Kadın, iş, aile ve çocuk bakımında “var”, ancak eşitlik, toplumsal sorumlulukların paylaşımı için sesini yükselttiğinde “yok” sayılıyor.

Biz emekçi kadınların yaşamı bitmek bilmeyen acılar, çileler, yokluklar ve zorluklarla doludur. Hayatla küçük yaşta tanışırız. O yaştakiler oyun oynar, okula giderken küçük yaşımıza bakmadan sırtlamışızdır evin yükünü. İlkokulu zar zor bitirelim derken çalışabileceği ilk yerde ise iş hayatıyla tanışırız. Yıllarca böyle çalıştıktan sonra evlenir, çoluk çocuğa karışır. Çocuklarımızın yaşamı kendi yaşamımız gibi olmaması için çalışır didinir. Ama yetişemez, ayın sonu zor gelir, o da fabrikanını yolunu tutar. Sabah sekiz, akşam yedi olağan çalışma saatleri olur. Bu çalışma saatleri birilerinin daha fazla kar hırsı ile katlanır ve zorunlu mesailerle 18-20 saat, bazen ise ertesi sabaha kadar sürer. Yetersiz ve son derece kötü yemekler, sigortasız ve kötü çalışma koşulları düşer payımıza. Eve döndüğümüzde ekstra bir mesai daha bizi bekler ücretsiz olarak. Çünkü toplumda kabul gördüğü üzere bu işleri kadın yapar. Birkaç saat uyku ile bir sonraki gün aynı tempoyla güne başlar. Kadın olduğu için fazla söz hakkına sahip değildir. Az konuşmak, aklının ermediği işlere karışmamak, karşı gelmemek, söyleneni aynen yerine getirmek vs. İşte biz emekçi kadından beklenen bunlardır. Çalışıp kazandığımızı evlenmeden önce babaya, evlendikten sonra ise kocaya veririz. Paranın kim tarafından kazanıldığı önemli değildir. Önemli olan kimde olduğudur, dolayısıyla ev halkını ona bağımlı kılar. Bizler bunu alın yazımız olarak görür ve susarız. Hayır, bu alınyazısı falan değil. Bunu biz yazmadık, bozacak olansa biziz. Emekçi kadın her alanda olduğu gibi işyerinde de üretir üretmesine, ama daha düşük ücretle. Çünkü biz kadınızdır.

▸ **Göreve Ait Veriler**
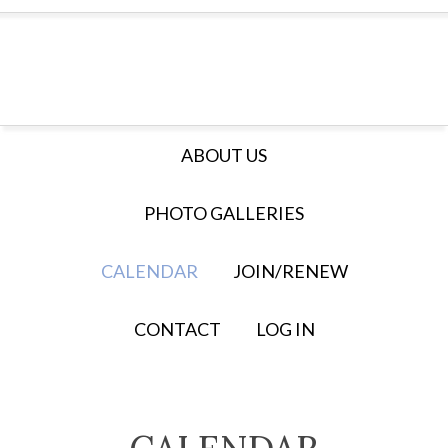
ABOUT US
PHOTO GALLERIES
CALENDAR
JOIN/RENEW
CONTACT
LOG IN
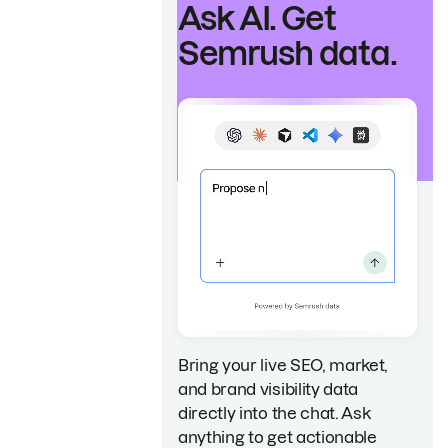
Ask AI. Get
Semrush data.
Bring your live SEO, market,
and brand visibility data
directly into the chat. Ask
anything to get actionable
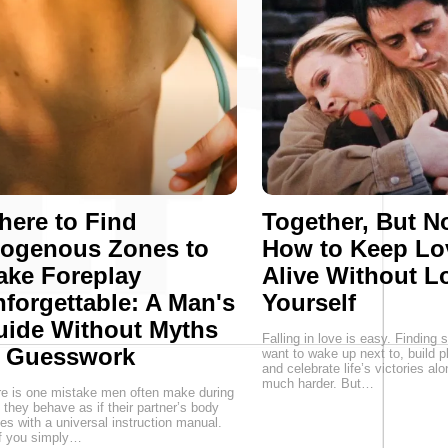
ere to Find
Together, But No
rogenous Zones to
How to Keep Lo
ake Foreplay
Alive Without L
forgettable: A Man's
Yourself
uide Without Myths
Falling in love is easy. Findin
r Guesswork
want to wake up next to, build p
and celebrate life’s victories alo
much harder. But…
e is one mistake men often make during
 they behave as if their partner’s body
s with a universal instruction manual.
f you simply…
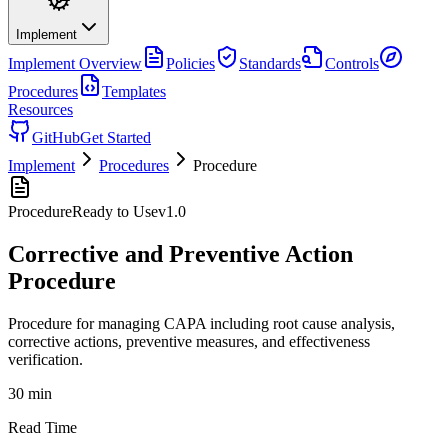
Implement
Implement
Overview
Policies
Standards
Controls
Procedures
Templates
Resources
GitHub
Get Started
Implement
Procedures
Procedure
Procedure
Ready to Use
v
1.0
Corrective and Preventive Action
Procedure
Procedure for managing CAPA including root cause analysis,
corrective actions, preventive measures, and effectiveness
verification.
30 min
Read Time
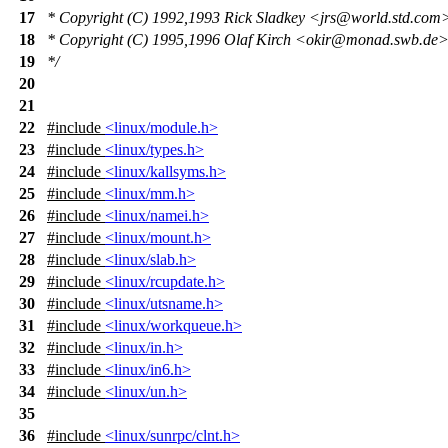
17
* Copyright (C) 1992,1993 Rick Sladkey <jrs@world.std.com
18
* Copyright (C) 1995,1996 Olaf Kirch <okir@monad.swb.de
19
*/
20
21
22
#include
<linux/module.h>
23
#include
<linux/types.h>
24
#include
<linux/kallsyms.h>
25
#include
<linux/mm.h>
26
#include
<linux/namei.h>
27
#include
<linux/mount.h>
28
#include
<linux/slab.h>
29
#include
<linux/rcupdate.h>
30
#include
<linux/utsname.h>
31
#include
<linux/workqueue.h>
32
#include
<linux/in.h>
33
#include
<linux/in6.h>
34
#include
<linux/un.h>
35
36
#include
<linux/sunrpc/clnt.h>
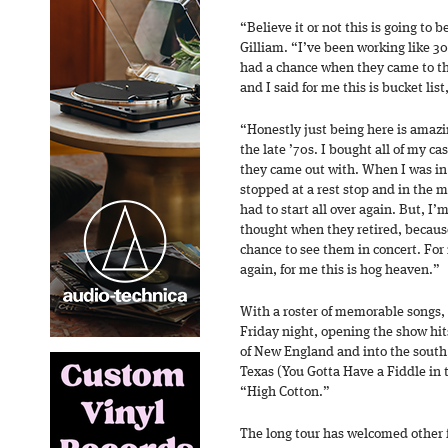
“Believe it or not this is going to 
Gilliam. “I’ve been working like 30
had a chance when they came to th
and I said for me this is bucket list
“Honestly just being here is amazi
the late ’70s. I bought all of my c
they came out with. When I was in
stopped at a rest stop and in the 
had to start all over again. But, I’
thought when they retired, because 
chance to see them in concert. For m
again, for me this is hog heaven.”
With a roster of memorable songs, 
Friday night, opening the show hit
of New England and into the south,
Texas (You Gotta Have a Fiddle in
“High Cotton.”
The long tour has welcomed other f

▸ **Çalışma Yönergesi 1**
Listenin başından "f you simply…" ifadesinin geçtiği satıra kadar olan bölümü, "CALENDAR" yerine "EVENTS" yazarak ve geri kalan her şeyi aynen koruyarak yeniden verin. Resimleri yanıta almayın.
▸ **Çalışma Yönergesi 2**
Emekçi kadınların yaşamını anlatan metin parçasını son cümleden sonra sürdürün.
Liste, metin parçasıyla hiçbir bakımdan ilişkili değildir.

▸ **Alıştırma Yanıtı 1**
ABOUT US
PHOTO GALLERIES
EVENTS
JOIN/RENEW
CONTACT
LOG IN
Ask AI. Get
Semrush data.
Bring your live SEO, market,
and brand visibility data
directly into the chat. Ask
anything to get actionable
ere to Find
Together, But No
rogenous Zones to
How to Keep Lo
ake Foreplay
Alive Without L
forgettable: A Man's
Yourself
uide Without Myths
Falling in love is easy. Findin
r Guesswork
want to wake up next to, build p
and celebrate life’s victories alo
much harder. But…
e is one mistake men often make during
 they behave as if their partner’s body
s with a universal instruction manual.
f you simply…

▸ **Alıştırma Yanıtı 2**
Özellikle tekstil sektörü büyük oranda kadın işçilerin çalıştığı bir sektördür. Bu nedenle bu sektörde bir kadın çalışması acil bir ihtiyaçtır. Tekstil İşçileri Platformu Girişimi olarak bir Kadın Komisyonu oluşturmak hedefimiz.

Önümüzde 8 Mart var. Dünya Emekçi Kadınlar Günü... Biz Platform olarak bölgedeki işçi-emekçi kadınları sınıf mücadelesine seferber etmek için önemli bir olanak olarak görüyoruz. Bu nedenle 8 Mart' ı etkin bir şekilde örgütlemeyi hedefliyoruz. İmza kampanyaları, bildiriler, afişler, etkinlikler, paneller, film gösterimleri vb. hedefliyoruz.

Dönüp arkamıza baktığımızda kırk bin dokuma işçisi kardeşimizden başlayan onurlu mücadelemizi görürüz. Bedeller ödeyerek kazandığımız 8 Mart Dünya Emekçi Kadınlar Günü ve 1 Mayıs'ın resmi tatil ilan edilmesini istiyoruz.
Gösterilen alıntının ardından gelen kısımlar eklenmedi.